--- START Reading passage ---

Participants had varying views on what constituted an appropriate response to a request for hardship assistance in cases involving family violence. One felt that arrangements such as moratoriums or payment plans could be appropriate provided that they were longer-term, stating that ‘it takes 12 months, not ... three months or six months ... to settle and get organised’. Others were of the view that while creditors were not legally obliged to waive debt in any particular circumstances, the long-term financial and other impacts of family violence – including ‘lack of confidence, isolation, mental health issues, estrangement from family and previous networks, fear, trauma’ – meant that the full waiver of debt was the only realistic solution for some of their clients.
The fourth theme that emerged from the focus groups was that the existing legal and policy responses to debt caused by economic abuse failed to fully acknowledge that such debt was assumed as part of a gendered dynamic of power and control in the relationship. This assumption underpinned two problems in particular. The first of these was the overemphasis on general financial literacy education as a strategy to prevent financially disadvantaged women from taking on debt obligations that were not in their best interests. The second problem was the inadequacy of the legal hardship protections for dealing with joint debt incurred in the context of family violence, in the absence of clear and enforceable provisions for severing liability for such debt.

--- END Reading passage ---
--- START Data lines ---

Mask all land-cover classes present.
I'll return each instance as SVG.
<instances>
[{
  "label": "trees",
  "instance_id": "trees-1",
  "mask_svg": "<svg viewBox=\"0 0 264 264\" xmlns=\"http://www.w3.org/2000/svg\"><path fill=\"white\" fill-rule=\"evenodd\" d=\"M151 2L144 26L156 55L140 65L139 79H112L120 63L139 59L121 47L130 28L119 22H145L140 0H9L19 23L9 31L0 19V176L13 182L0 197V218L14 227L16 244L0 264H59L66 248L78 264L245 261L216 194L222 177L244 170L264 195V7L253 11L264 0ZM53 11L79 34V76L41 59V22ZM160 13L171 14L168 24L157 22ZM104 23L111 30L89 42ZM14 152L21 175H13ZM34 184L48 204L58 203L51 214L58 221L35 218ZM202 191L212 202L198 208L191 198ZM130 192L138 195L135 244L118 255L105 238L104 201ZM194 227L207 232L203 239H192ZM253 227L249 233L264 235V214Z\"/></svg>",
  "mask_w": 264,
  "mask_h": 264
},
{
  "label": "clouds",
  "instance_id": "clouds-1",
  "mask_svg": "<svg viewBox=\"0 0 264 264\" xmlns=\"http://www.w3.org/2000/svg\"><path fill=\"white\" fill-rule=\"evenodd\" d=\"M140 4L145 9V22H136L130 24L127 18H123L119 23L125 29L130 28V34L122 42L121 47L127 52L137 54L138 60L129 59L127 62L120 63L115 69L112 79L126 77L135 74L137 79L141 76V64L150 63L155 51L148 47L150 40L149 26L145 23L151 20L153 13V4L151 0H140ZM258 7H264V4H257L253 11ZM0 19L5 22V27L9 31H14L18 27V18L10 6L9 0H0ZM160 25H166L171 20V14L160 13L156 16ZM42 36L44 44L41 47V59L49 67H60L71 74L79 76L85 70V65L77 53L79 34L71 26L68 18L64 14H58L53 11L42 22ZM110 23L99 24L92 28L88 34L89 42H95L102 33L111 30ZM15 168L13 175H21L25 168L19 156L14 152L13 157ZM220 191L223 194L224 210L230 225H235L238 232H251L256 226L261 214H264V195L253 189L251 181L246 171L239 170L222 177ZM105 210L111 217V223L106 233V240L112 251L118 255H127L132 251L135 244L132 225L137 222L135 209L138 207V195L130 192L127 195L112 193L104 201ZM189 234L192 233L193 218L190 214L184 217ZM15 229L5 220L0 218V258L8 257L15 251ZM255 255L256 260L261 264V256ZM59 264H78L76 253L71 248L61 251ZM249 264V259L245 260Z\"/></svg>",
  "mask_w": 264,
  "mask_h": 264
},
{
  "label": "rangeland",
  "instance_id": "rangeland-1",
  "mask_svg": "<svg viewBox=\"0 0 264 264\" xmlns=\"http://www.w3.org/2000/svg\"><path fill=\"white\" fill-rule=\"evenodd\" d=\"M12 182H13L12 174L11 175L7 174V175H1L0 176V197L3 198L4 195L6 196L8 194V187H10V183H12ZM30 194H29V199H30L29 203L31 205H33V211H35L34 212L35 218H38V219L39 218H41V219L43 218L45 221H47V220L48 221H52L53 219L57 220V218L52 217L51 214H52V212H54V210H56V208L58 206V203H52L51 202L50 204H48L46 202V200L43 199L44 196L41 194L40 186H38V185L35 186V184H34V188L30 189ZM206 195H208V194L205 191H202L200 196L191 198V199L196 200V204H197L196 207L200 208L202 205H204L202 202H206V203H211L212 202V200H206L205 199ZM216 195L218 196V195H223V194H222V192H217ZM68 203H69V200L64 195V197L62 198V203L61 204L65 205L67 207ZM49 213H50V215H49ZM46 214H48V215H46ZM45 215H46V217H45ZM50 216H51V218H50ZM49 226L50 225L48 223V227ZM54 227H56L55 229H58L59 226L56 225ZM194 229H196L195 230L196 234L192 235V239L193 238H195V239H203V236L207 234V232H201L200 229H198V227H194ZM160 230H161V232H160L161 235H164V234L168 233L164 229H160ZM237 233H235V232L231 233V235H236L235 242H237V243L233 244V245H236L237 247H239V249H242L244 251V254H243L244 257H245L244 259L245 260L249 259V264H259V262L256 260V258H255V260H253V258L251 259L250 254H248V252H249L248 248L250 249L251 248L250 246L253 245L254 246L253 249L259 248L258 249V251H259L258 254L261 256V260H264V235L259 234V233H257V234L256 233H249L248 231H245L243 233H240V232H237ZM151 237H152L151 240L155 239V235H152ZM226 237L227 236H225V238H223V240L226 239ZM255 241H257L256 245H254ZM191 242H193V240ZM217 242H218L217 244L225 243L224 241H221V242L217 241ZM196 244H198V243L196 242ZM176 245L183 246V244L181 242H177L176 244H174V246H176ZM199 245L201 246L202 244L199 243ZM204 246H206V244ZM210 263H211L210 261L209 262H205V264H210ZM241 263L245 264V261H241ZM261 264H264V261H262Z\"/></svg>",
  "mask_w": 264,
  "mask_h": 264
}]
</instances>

--- END Data lines ---

» Short problem
Decide whether each statement agrees with the passage on debt and family violence, answering yes or no and quoting the passage's deciding words. 1. One participant thought payment plans could be suitable if they ran for a longer term. 2. Creditors were legally required to waive debt in cases of family violence. 3. The second problem identified was the overemphasis on general financial literacy education. The listing plays no part in what you need to do here.

» Answer for the task
1. Yes: "arrangements such as moratoriums or payment plans could be appropriate provided that they were longer-term"
2. No: "creditors were not legally obliged to waive debt in any particular circumstances"
3. No: "The first of these was the overemphasis on general financial literacy education"